Er schüttelte den Kopf. »Dazu bin ich mir nicht sicher genug. Seht ihr, ich bin alt. Ich weiß es nicht. Ich denke mir nur, dass mir diese Passage damals aufgefallen wäre, wie sie mir auch heute auffiel.«
»Hm.« Ich warf wieder einen Blick auf die Rolle, ohne dass er mir mehr Erkenntnisse brachte.

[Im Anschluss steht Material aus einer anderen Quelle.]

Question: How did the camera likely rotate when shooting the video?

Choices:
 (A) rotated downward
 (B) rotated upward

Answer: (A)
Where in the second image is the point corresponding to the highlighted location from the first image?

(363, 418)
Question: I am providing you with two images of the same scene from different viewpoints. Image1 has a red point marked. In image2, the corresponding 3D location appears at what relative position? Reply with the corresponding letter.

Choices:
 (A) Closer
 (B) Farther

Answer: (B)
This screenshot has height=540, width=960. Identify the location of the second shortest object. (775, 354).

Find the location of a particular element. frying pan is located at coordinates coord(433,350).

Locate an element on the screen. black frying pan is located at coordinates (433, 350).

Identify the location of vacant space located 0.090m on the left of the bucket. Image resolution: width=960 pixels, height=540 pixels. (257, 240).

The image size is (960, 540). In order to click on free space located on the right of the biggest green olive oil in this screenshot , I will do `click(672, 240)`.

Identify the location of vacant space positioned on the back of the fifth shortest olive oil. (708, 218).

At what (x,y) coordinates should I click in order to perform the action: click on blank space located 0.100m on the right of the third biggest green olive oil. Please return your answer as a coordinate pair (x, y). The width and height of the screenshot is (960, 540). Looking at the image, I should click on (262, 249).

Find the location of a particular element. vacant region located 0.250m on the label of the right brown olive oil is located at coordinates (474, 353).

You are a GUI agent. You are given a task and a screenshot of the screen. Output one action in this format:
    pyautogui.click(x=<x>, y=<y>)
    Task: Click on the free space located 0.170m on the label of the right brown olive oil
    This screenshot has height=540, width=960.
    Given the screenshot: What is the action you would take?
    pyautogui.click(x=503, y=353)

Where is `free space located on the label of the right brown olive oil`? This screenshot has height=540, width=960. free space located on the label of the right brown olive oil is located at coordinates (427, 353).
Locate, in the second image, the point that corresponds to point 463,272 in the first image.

»Ich denke, dass das Haus des Löwen wohl wissen müsste, wie die Prüfungen ablaufen. Warum also die Rollen vertauschen?«, dachte ich laut.
Abdul schüttelte den Kopf. »Diese Prüfungen wurden nur sehr selten abgehalten. Sie sind fast unmöglich zu bestehen, und wenn man auf ihnen beharrt hätte, gäbe es kaum noch jemanden, der ein Haus führen darf. Sie wurden nur dann durchgeführt, wenn es Zweifel an der Erbfolge gab.«
»Gab es solche Zweifel bei Jerbil und Serafine?«, fragte ich.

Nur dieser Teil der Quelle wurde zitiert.